Aziz Baloch
Chabahar is the Iran’s southernmost city, and also its best access to the Indian ocean. It is also at one end of what
former president Mahmud Ahmadinejad called “Iran’s Eastern Corridor” connecting Chabahar to central Asia, the
Caspian and the Caucasus. In much the same way as Russia felt compelled to hurry Iran along at Rasht, India is
taking a hand in the expansion of the Chabahar port and is also lending finance and advice to the construction of the
railway. The aim is to sidestep Pakistan and compete with the new Chinese-built port a few miles along the coast at
Gwadar in Pakistan.
Tehran has suggested that the Indians lend a hand with the 500km stretch between Chabahar and the line between
Ban and Zahedan, which is located by the borders of Iran, Pakistan and Afghanistan. This would tie Chabahar in with
the main Iranian rail system and give Indian exporters access to the distant markets beyond Azerbaijan and
Turkmenistan. The possibility of building a railway to Herat in western Afghanistan has been proposed and
abandoned at regular intervals for the past hundred years or so, mostly by officials of the British and Russian empires.

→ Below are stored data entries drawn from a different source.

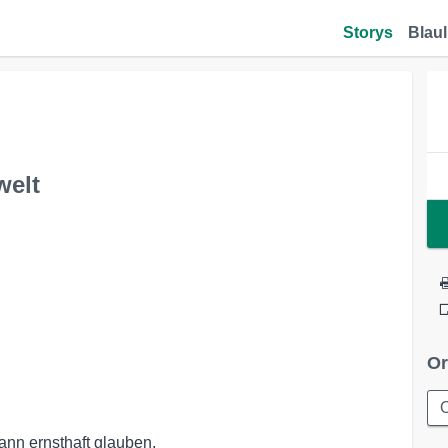
Storys
Blaul
welt
Or
nn ernsthaft glauben,
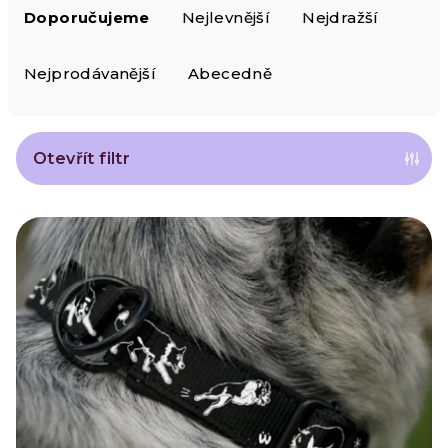
Doporučujeme
Nejlevnější
Nejdražší
a
z
Nejprodávanější
Abecedně
e
n
Otevřít filtr
í
V
p
ý
r
p
o
i
d
s
u
p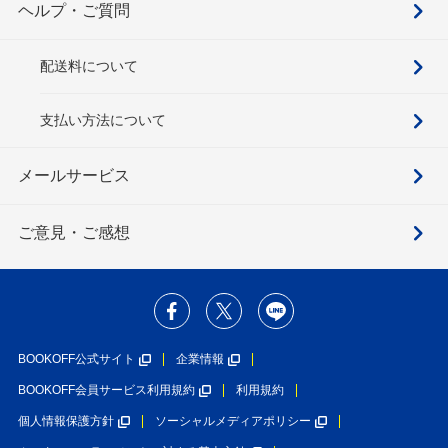
ヘルプ・ご質問
配送料について
支払い方法について
メールサービス
ご意見・ご感想
BOOKOFF公式サイト
企業情報
BOOKOFF会員サービス利用規約
利用規約
個人情報保護方針
ソーシャルメディアポリシー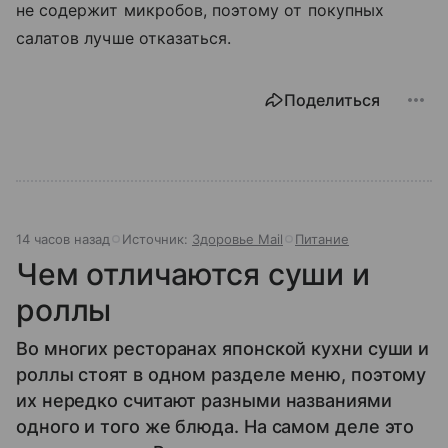
не содержит микробов, поэтому от покупных
салатов лучше отказаться.
Поделиться
14 часов назад
Источник:
Здоровье Mail
Питание
Чем отличаются суши и
роллы
Во многих ресторанах японской кухни суши и
роллы стоят в одном разделе меню, поэтому
их нередко считают разными названиями
одного и того же блюда. На самом деле это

The Iranian plan now is to build a branch to Herat from the line being built between Chabahar and Torbat-e Heydarieh.
The work for this scheme is under way, and the line now stands about halfway to the border.
Ashraf Ghani Ahmadzai, the president of Afghanistan, has reportedly expressed his support for a plan to continue the
line on the Afghan side of the border, and the local officials have lobbied in favour of it.